Re: Updating RPi boot materials, was Re: RPI4 panic on boot with -current

From: Mark Millard <marklmi_at_yahoo.com>
Date: Sun, 10 Apr 2022 00:22:49 UTC
On 2022-Apr-9, at 16:54, Mark Millard <marklmi@yahoo.com> wrote:

> On 2022-Apr-9, at 15:17, bob prohaska <fbsd@www.zefox.net> wrote:
> 
>> On Sat, Apr 09, 2022 at 01:59:10PM -0700, Mark Millard wrote:
>>> On 2022-Apr-9, at 08:44, bob prohaska <fbsd@www.zefox.net> wrote:
>>> 
>> 
>>>> Even if one knows which to select and build from ports the
>>>> make install command doesn't really install; the admin still
>>>> has to know what files to copy where.
>>> 
>>> With good reason for where: the msdosfs file system is not part
>>> of FreeBSD's file systems (UFS or ZFS) and there is no standard
>>> mount point for the msdosfs in FreeBSD's file system.
>>> 
>> 
>> I must be missing something here. On the Pi2, Pi3 and Pi4 images
>> the msdos partition is always mounted at /boot/msdos with /boot
>> part of UFS and the msdos partition under it.

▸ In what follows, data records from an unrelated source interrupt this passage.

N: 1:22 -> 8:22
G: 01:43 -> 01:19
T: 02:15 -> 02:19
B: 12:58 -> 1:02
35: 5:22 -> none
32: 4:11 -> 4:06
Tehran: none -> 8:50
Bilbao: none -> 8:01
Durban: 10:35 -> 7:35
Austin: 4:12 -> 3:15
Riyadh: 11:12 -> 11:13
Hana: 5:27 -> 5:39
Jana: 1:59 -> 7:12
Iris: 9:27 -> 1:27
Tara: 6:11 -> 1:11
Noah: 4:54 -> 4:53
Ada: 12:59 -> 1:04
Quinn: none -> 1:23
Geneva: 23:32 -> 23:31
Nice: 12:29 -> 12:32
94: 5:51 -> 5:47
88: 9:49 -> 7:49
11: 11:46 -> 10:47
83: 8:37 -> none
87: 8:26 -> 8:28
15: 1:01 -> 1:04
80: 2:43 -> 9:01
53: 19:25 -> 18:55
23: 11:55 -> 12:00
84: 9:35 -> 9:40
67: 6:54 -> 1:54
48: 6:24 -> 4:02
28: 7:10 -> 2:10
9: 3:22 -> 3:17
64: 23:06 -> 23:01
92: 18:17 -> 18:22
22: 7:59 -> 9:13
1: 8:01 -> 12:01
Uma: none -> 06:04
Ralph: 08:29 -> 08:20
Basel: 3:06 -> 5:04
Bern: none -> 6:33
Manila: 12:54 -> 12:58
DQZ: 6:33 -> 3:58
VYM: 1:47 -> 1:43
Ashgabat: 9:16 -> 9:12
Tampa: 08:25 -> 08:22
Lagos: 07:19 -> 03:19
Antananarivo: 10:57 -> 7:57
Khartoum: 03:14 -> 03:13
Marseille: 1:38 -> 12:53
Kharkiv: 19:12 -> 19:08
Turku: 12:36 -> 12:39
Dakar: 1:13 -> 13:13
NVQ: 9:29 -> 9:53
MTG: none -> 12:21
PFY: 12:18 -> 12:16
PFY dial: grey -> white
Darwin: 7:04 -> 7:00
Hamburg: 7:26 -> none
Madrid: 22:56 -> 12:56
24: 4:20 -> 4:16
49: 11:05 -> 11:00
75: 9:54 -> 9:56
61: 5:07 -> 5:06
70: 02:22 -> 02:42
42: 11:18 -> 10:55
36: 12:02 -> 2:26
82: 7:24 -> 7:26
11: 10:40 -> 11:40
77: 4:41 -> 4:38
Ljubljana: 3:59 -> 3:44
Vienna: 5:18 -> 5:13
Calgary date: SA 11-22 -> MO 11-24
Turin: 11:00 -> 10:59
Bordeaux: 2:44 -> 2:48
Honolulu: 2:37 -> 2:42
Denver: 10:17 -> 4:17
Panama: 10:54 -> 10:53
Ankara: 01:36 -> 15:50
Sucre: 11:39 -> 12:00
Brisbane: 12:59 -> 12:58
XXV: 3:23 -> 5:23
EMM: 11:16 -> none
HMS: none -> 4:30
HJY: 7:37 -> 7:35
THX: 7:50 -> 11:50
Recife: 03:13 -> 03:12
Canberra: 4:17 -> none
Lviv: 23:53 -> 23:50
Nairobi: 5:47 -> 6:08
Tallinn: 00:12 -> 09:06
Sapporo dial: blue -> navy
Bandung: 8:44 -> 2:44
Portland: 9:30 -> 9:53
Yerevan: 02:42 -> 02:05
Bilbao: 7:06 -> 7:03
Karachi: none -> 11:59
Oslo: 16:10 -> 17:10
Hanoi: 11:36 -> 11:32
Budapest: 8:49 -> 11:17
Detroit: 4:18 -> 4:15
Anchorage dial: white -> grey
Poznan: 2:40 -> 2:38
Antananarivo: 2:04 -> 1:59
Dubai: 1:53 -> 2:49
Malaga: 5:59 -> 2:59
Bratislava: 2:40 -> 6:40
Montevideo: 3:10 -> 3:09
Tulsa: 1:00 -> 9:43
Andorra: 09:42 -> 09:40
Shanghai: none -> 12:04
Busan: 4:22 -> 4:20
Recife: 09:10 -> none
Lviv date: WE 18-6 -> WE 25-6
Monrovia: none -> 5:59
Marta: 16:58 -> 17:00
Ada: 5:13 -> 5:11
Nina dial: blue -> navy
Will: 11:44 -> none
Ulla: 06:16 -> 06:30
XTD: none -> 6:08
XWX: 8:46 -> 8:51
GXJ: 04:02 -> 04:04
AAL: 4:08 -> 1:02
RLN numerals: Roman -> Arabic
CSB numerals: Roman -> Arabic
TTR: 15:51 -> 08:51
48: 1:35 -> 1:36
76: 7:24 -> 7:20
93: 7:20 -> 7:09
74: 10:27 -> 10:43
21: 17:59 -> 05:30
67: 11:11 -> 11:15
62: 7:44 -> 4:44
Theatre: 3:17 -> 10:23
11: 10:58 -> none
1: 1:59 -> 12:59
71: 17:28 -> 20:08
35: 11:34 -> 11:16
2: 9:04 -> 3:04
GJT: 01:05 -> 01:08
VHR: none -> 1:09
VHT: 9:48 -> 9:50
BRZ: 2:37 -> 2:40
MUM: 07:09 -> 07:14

Are you  referring 
>> to other platforms?  
>> 
> 
> pkg and such is not limited to RPi* contexts. pkg and such do
> not have a bunch of logic based on identifying if it is a RPi*
> or . . . or not and doing different things on that basis. What
> is it supposed to do for a Rock64, for example?
> 
> But it is not just that which is at issue . . .
> 
> I do not have even one example of an aarch64 FreeBSD installation
> that is limited to booting just one type of aarch64 system. The
> exact same FreeBSD UFS/ZFS media can be moved between systems
> and boot almost any of them: HoneyComb, MACCHIATObin Double Shot,
> various RPi4B's, a RPi3B, and a RPi2B v1.2. (The Rock64 would be
> in that list if I booted via USB2. But booting it from USB3 is
> special, requiring a FreeBSD kernel that is not on the media
> plugged into the USB3 port. But with that kernel, U-Boot, and
> EFI related material in place on the same media as that extra
> kernel copy, again all the USB3 aarch64 UFS/ZFS root file systems
> can be booted. The media with the extra kernel is not as portable.)
> 
> So how are pkg or other such to deal with updating such generally
> bootable media?

I should have explicitly noted: How likely is that that I'd happen
to always do FreeBSD updates on a aarch64 RPi* instead of one of
the other systems, especially the faster ones? Is pkg to notice and
update RPi* boot materials because the updated system could also
boot an aarch64 RPi*?

This better illustrates what I'm referring to when I reference pkg
and the like identifying contexts and handling a variety of them.
Should it be checking if it happens to be running on a RPi* and
behave differently than it would on other types of systems (same
boot media)?

> Or: Say that the RPi* has a msdosfs on its USB device that is
> able to be used for booting. But that, at the time, there is
> also a microsd card present that capable of being used for
> booting, at least for the RPi* firmware and u-boot.bin stages.
> What sort of activity is pkg supposed to do to identify the
> context? How would pkg even identify, say, which way FreeBSD
> had been booted?
> 
> The early stages of RPi* booting are outside FreeBSD's direct
> control and there are a lot of possibilities.
> 
> Nothing in FreeBSD says that /boot/msdos should exist or be the
> mount point used as far as I know. It is just something that the
> snapshot/PRERELEASE/BETA/RC/RELEASE images happen to currently,
> do by the free choice of the author(s) involved.
> 
> In fact, if you tried to use bsdinstall to set up a RPi*
> context, it would not set up something like the
> snapshots/PRERELEASEs/BETAs/RCs/RELEASEs as far as I
> know.
> 
> Nothing says that RPi*'s have to be set up the same as the
> snapshot/PRERELEASE/BETA/RC/RELEASE images. The potential
> differences in question are not part of FreeBSD.
> 
> Another common convention is /boot/efi (especially when the
> msdosfs invovled has the FreeBSD efi boot loader as well).
> FreeBSD does now have some predefined behavior for this
> convention.
> 
> What if nothing is mounted to /boot/msdos or to /boot/efi
> at the time (say, disabled in /etc/fstab)? How much analysis
> of the context is pkg or such to do and adjust for?
> 
> The FreeBSD loader.efi has the same sort of "there is no
> fixed place for it" issue. Other than the /boot/efi use,
> there is no automatic update of loader.efi either. This is
> largely because the copy used to boot is not in a FreeBSD
> UFS/ZFS file system at all --but in some msdosfs file
> system, possibly with a special partition type.